### Working data
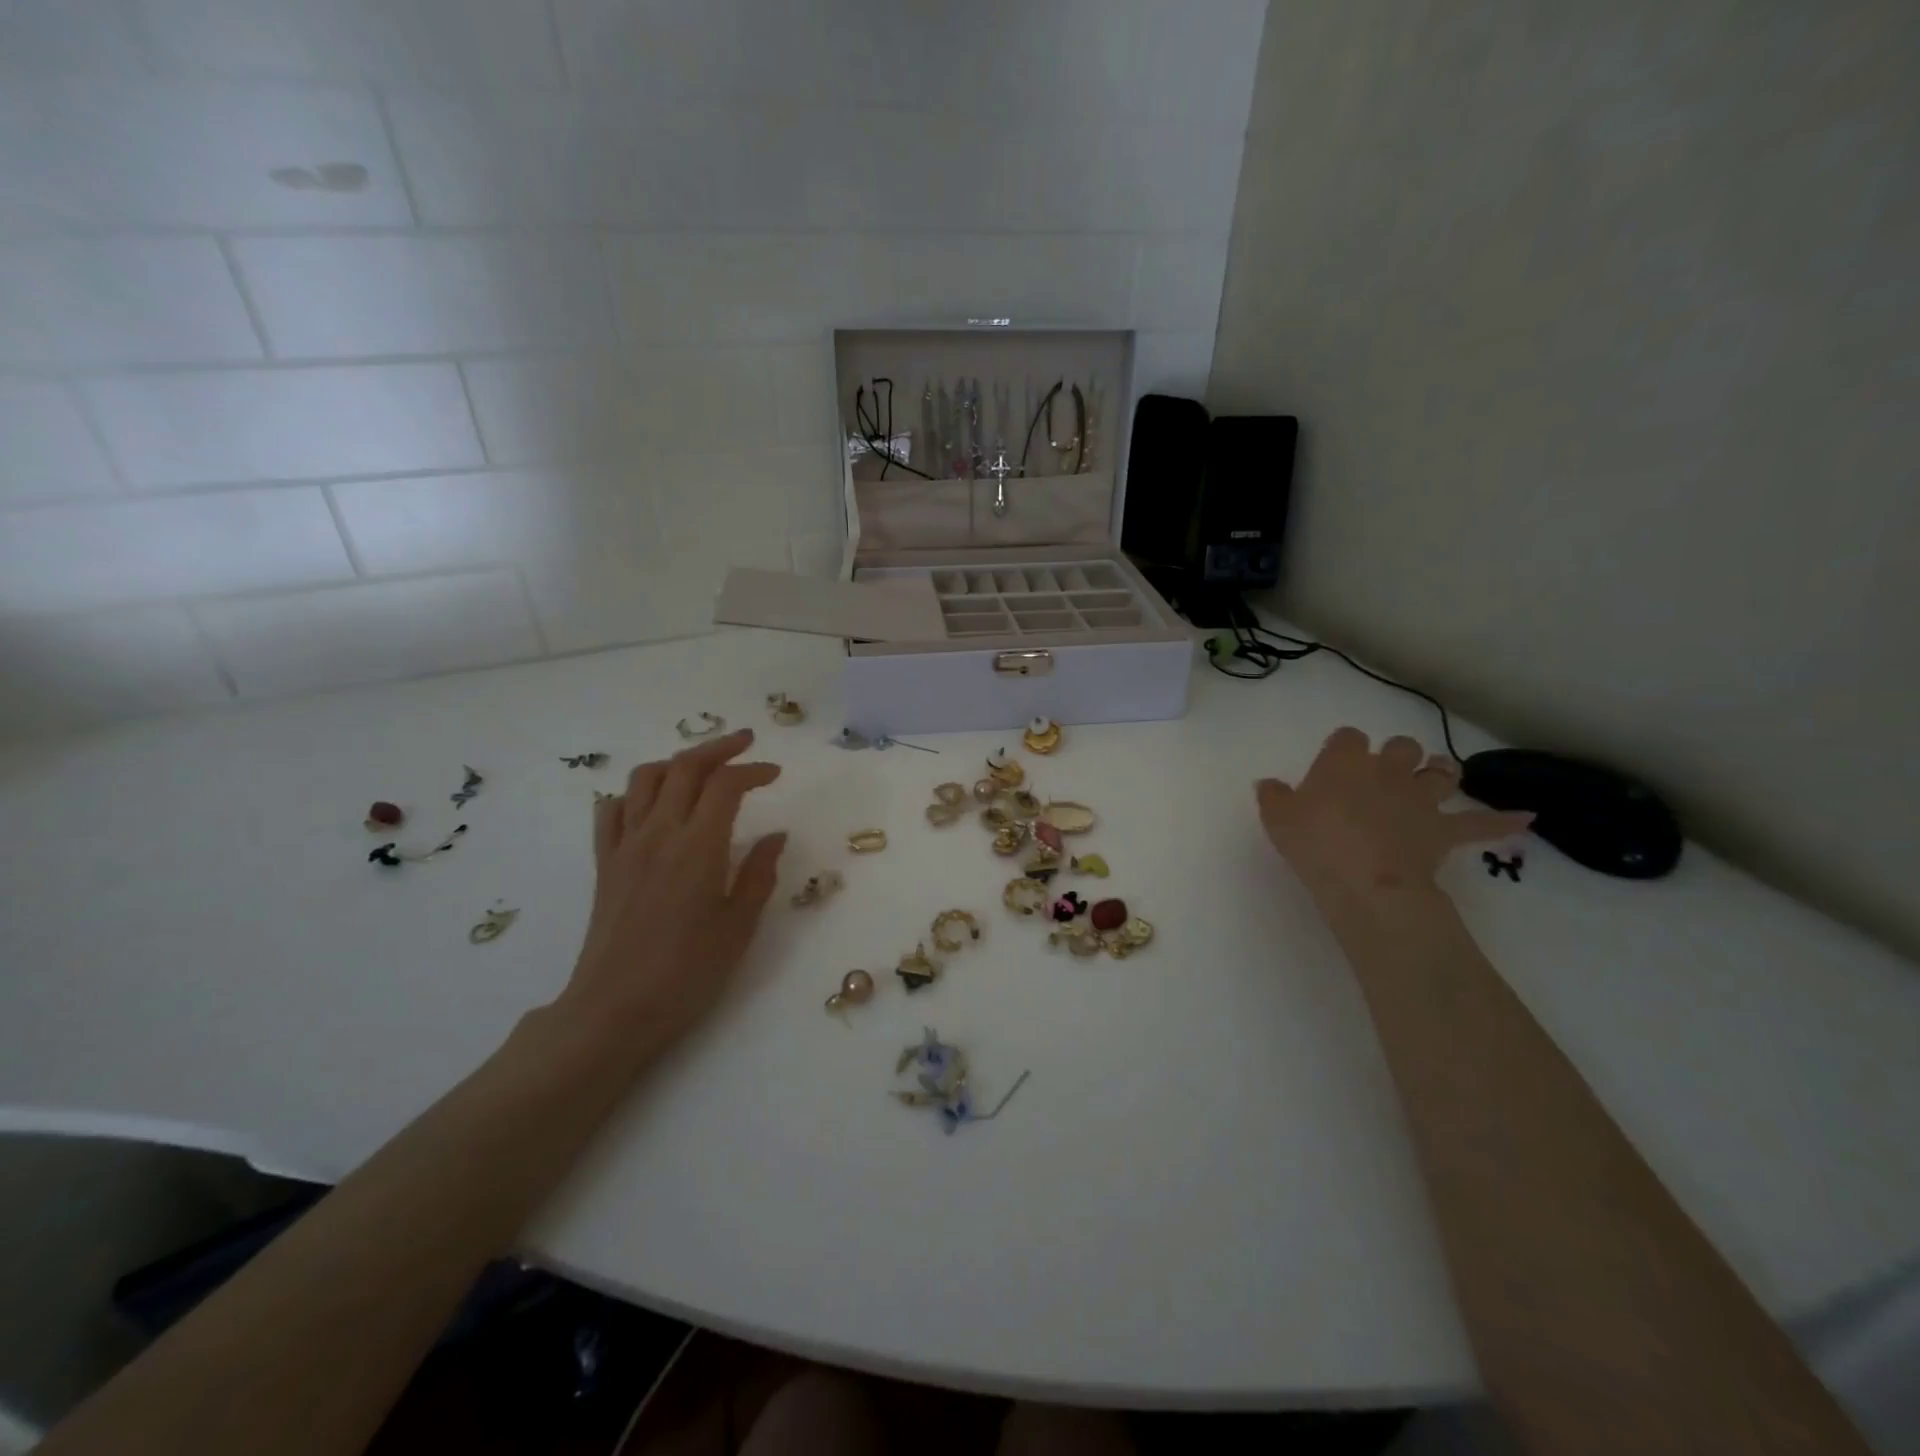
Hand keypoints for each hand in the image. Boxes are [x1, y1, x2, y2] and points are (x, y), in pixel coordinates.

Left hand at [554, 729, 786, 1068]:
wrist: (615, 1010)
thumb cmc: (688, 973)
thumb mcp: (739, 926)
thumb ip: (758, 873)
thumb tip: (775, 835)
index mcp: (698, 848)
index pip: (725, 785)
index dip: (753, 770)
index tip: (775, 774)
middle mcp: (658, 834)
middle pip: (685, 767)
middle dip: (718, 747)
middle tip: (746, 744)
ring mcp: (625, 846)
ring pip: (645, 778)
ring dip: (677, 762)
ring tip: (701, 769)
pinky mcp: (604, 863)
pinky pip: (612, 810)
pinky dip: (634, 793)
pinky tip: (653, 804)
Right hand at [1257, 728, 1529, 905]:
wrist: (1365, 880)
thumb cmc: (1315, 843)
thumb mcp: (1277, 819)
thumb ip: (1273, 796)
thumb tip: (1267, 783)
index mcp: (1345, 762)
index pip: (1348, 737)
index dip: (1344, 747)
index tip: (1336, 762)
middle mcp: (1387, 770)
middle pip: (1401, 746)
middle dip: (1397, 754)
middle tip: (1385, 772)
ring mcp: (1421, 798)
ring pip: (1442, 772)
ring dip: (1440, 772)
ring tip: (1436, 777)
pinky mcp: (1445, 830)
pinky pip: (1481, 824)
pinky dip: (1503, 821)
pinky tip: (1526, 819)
######
### Working data
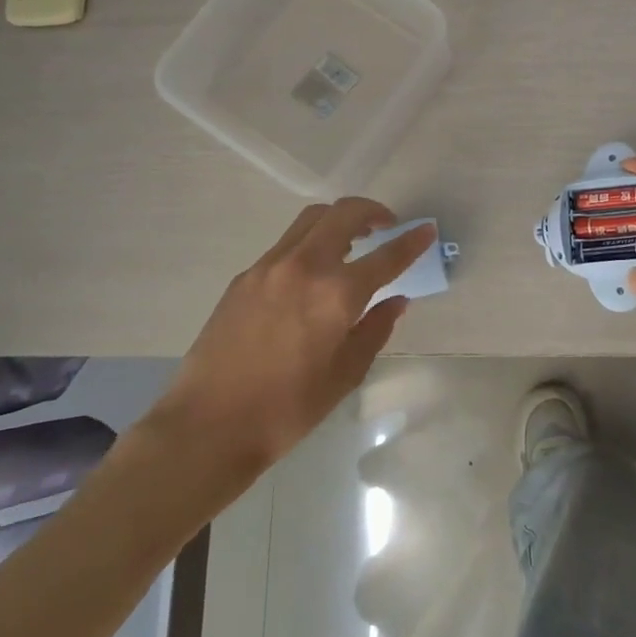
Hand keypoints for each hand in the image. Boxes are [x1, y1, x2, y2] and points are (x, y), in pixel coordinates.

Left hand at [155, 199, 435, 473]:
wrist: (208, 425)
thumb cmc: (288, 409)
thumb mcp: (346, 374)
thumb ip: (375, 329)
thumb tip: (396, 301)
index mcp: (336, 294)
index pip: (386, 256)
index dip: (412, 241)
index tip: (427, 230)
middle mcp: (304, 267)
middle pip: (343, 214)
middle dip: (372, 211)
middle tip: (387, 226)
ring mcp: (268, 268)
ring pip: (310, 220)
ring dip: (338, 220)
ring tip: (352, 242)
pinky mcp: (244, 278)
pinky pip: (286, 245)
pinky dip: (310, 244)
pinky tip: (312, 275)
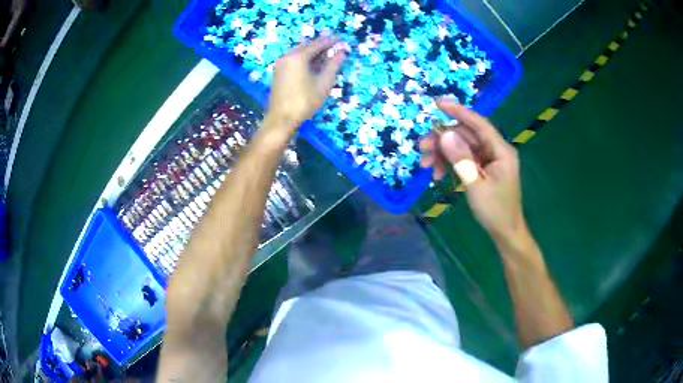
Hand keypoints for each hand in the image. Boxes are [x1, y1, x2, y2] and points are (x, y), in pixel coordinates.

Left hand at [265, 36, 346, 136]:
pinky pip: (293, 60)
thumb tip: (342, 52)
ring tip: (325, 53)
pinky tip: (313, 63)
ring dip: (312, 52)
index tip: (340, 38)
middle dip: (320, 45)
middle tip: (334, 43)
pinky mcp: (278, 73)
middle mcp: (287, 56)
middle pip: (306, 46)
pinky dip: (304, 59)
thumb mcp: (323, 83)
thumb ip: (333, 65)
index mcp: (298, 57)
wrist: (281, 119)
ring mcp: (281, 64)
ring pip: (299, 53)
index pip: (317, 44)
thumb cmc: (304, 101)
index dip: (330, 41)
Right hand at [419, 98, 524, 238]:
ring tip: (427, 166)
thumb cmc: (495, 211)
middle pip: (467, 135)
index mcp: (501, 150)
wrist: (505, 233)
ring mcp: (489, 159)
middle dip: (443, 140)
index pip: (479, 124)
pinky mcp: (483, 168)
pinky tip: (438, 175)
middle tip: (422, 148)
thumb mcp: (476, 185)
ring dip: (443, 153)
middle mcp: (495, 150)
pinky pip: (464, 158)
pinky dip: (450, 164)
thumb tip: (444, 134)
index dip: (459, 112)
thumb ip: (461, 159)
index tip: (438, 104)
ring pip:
######
### Working data
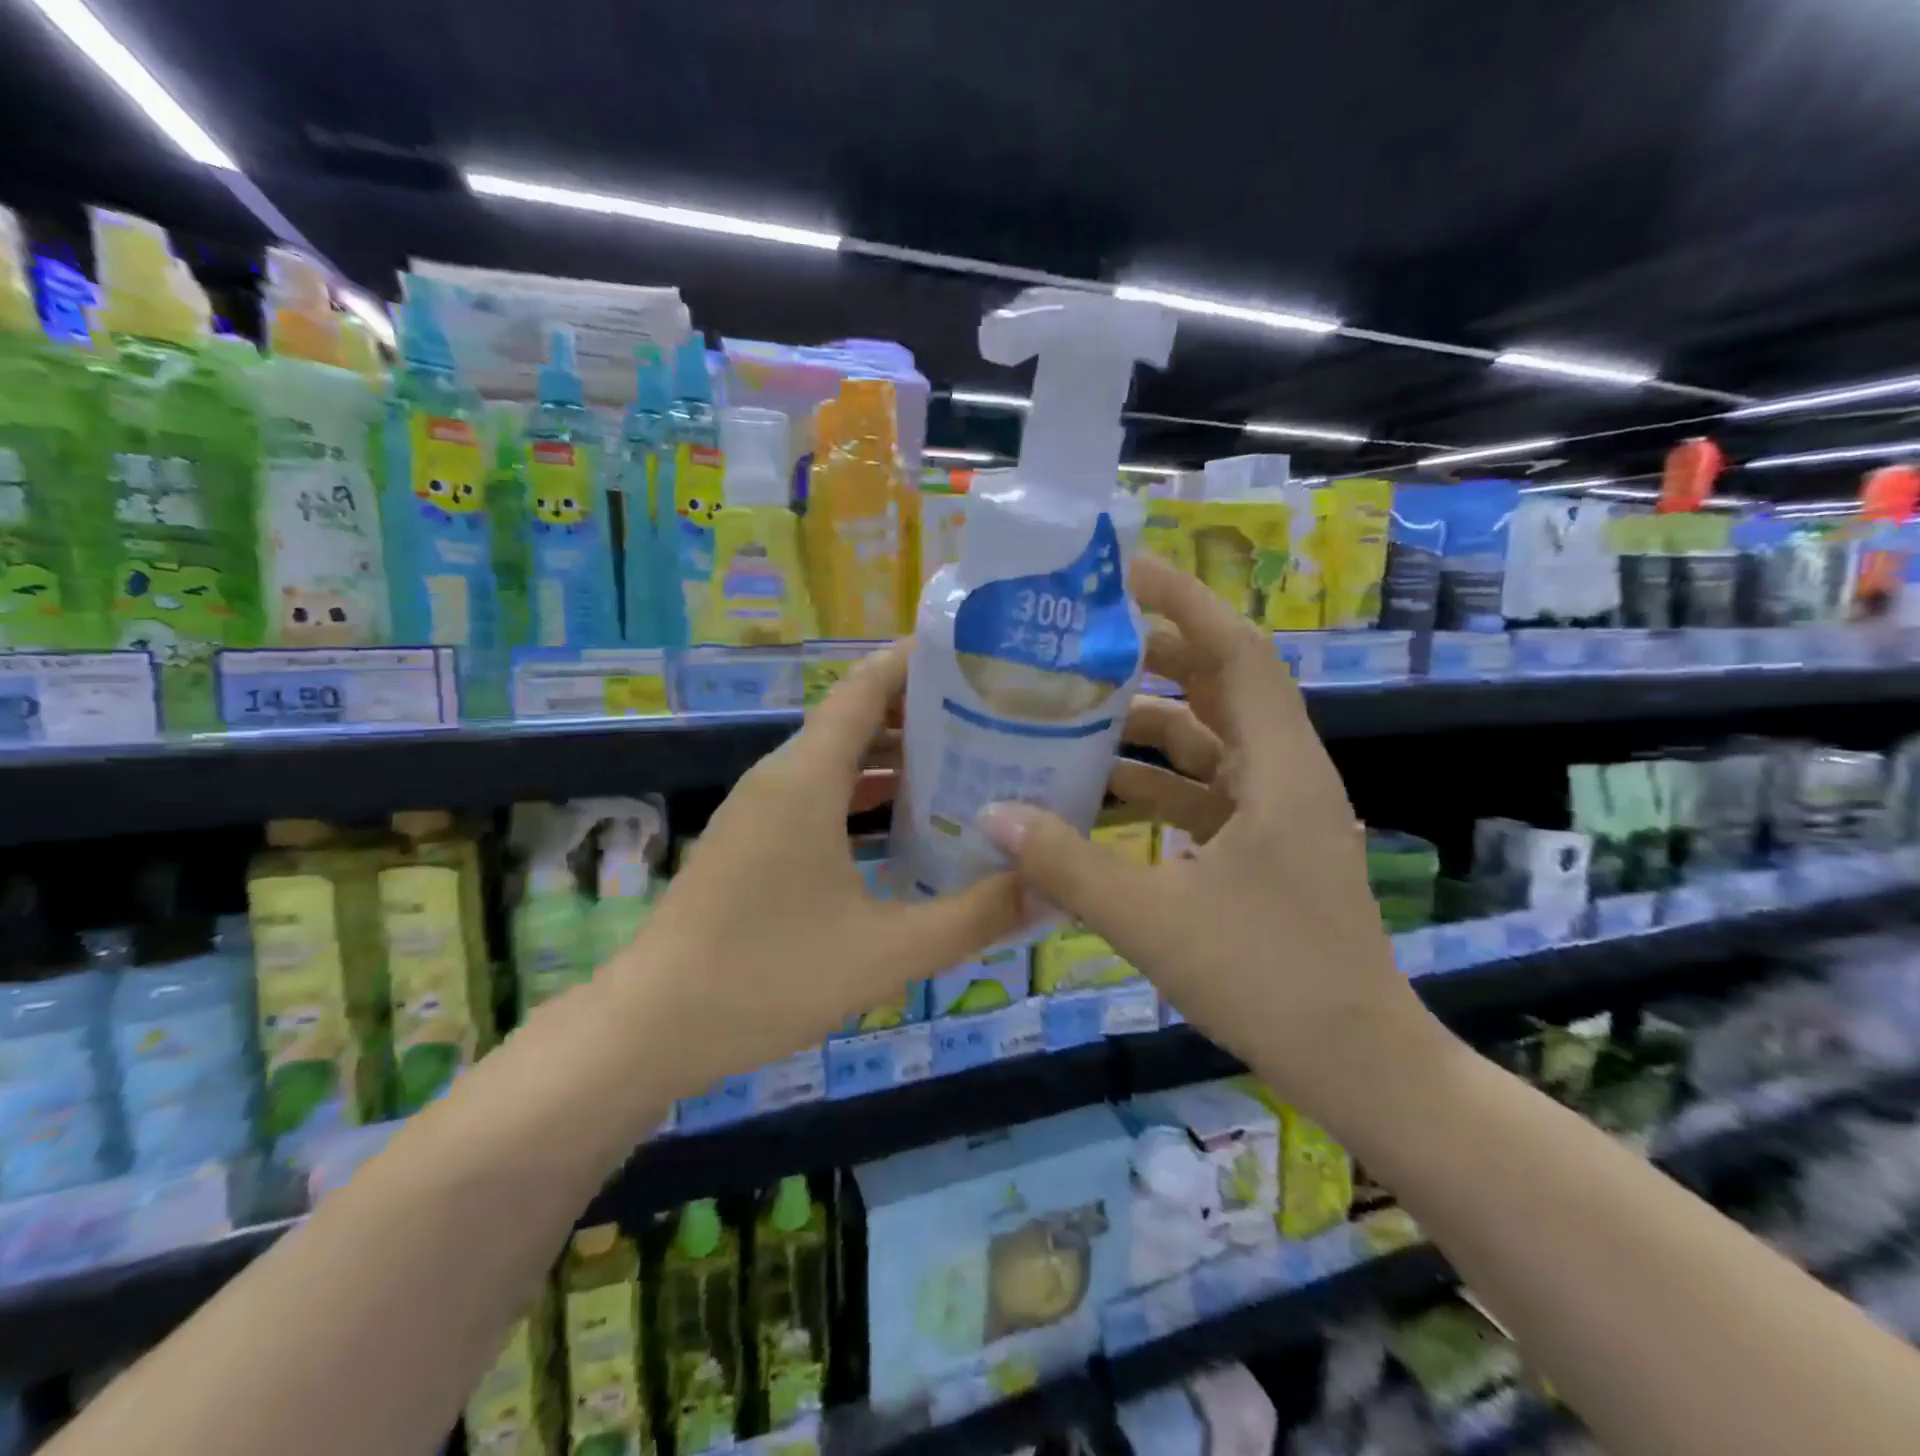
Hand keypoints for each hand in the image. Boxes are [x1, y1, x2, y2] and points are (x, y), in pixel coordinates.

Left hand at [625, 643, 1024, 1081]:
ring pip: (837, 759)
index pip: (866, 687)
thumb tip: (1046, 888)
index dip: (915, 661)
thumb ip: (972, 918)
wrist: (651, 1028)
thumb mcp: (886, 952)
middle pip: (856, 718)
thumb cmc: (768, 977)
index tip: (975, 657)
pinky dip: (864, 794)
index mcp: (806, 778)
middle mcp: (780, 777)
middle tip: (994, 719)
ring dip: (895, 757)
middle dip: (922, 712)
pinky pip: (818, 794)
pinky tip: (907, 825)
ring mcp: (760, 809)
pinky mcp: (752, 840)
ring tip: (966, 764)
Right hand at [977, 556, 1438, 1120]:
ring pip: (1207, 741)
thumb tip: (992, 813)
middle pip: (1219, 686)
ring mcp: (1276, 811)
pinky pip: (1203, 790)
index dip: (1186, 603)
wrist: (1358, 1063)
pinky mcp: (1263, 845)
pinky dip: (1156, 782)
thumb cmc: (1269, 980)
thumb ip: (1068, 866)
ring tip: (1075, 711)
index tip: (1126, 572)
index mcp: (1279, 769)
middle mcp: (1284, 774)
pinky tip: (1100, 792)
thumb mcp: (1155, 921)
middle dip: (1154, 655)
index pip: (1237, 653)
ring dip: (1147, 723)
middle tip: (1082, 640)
######
Task requirements: Reproduce exactly the section above that begins at the line containing "middle mcp: (287, 56)" and ends at the line containing "ring mcp: (489, 159)", leaving out all other lines.

Your response:
middle mcp: (287, 56)
middle pip: (306, 46)
pinky dip: (304, 59)
thumb mcp: (323, 83)
thumb ip: (333, 65)
index mcp: (298, 57)
wrist: (281, 119)
ring mcp: (281, 64)
ring pip: (299, 53)
index pip: (317, 44)
thumb cmc: (304, 101)
index dip: (330, 41)
Right hand at [419, 98, 524, 238]:
ring tip: (427, 166)
thumb cmc: (495, 211)
middle pip: (467, 135)
index mcp: (501, 150)
wrist: (505, 233)
ring mcp: (489, 159)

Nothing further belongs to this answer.